Provided data:
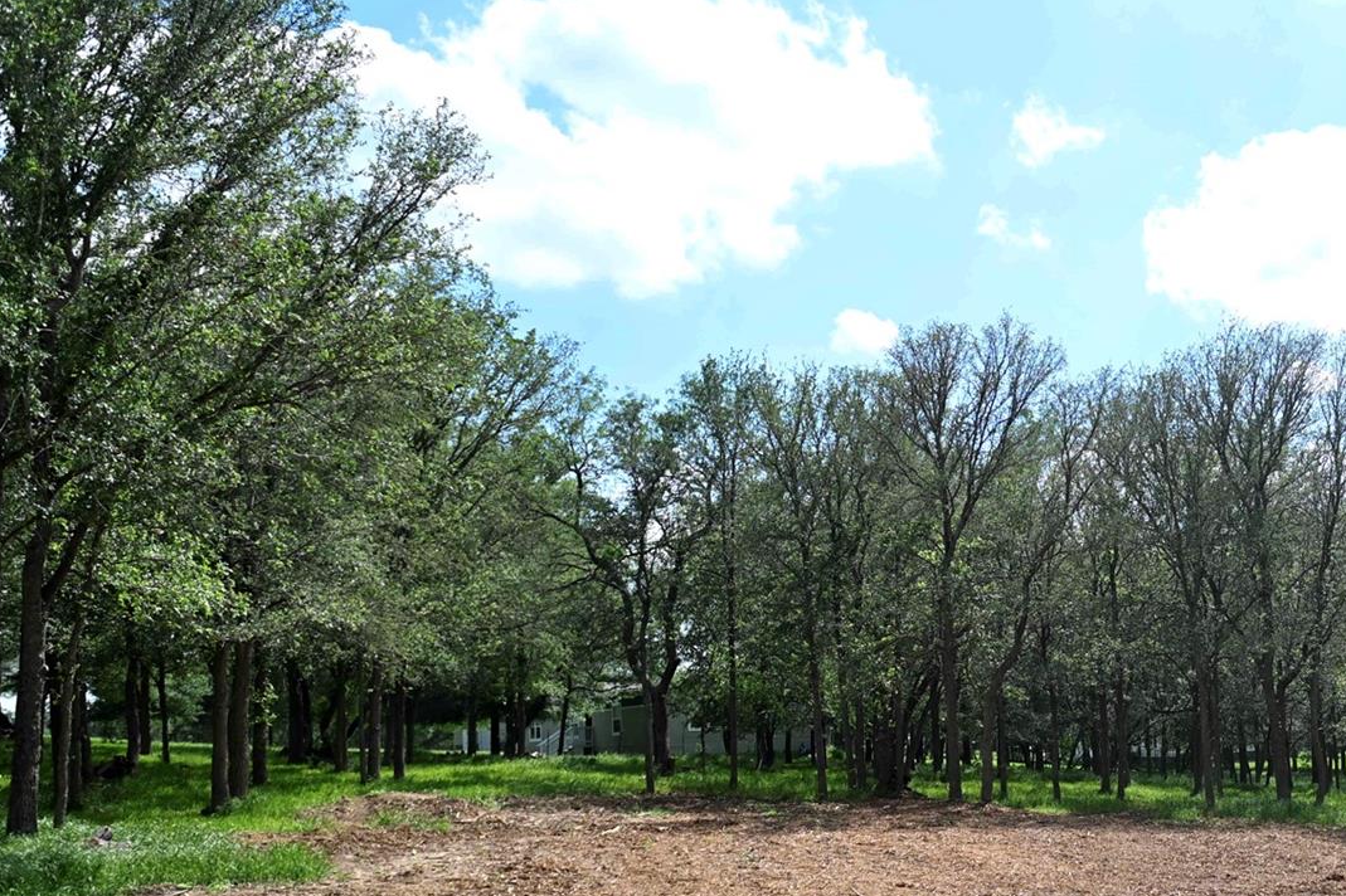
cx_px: 1200
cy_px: 615
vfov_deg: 29.0
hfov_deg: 39.8
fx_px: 1719
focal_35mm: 46
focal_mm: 24
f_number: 3.5
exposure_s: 1/4000
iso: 320
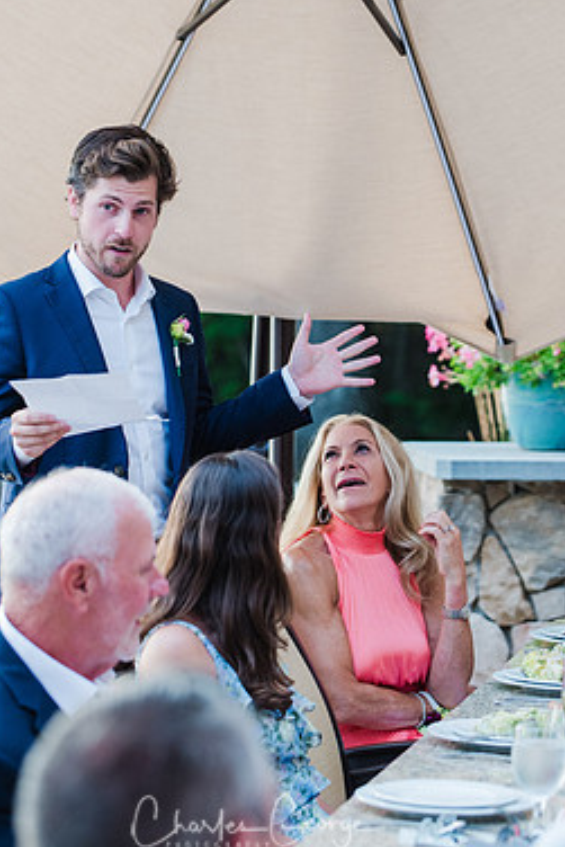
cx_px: 236
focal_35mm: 165
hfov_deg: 8.3
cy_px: 363
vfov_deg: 12.4
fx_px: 3881
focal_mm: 92
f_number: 3.2
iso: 400
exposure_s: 1/125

Your instructions: Extract the lines beginning with the one that contains "focal_35mm: 46" and ending with the last line of the listing. Keep them exact and drop the pictures.

Result below:
focal_35mm: 46
focal_mm: 24
f_number: 3.5
exposure_s: 1/4000
iso: 320
cx_px: 236
focal_35mm: 165
hfov_deg: 8.3
cy_px: 363
vfov_deg: 12.4
fx_px: 3881
focal_mm: 92
f_number: 3.2
iso: 400
exposure_s: 1/125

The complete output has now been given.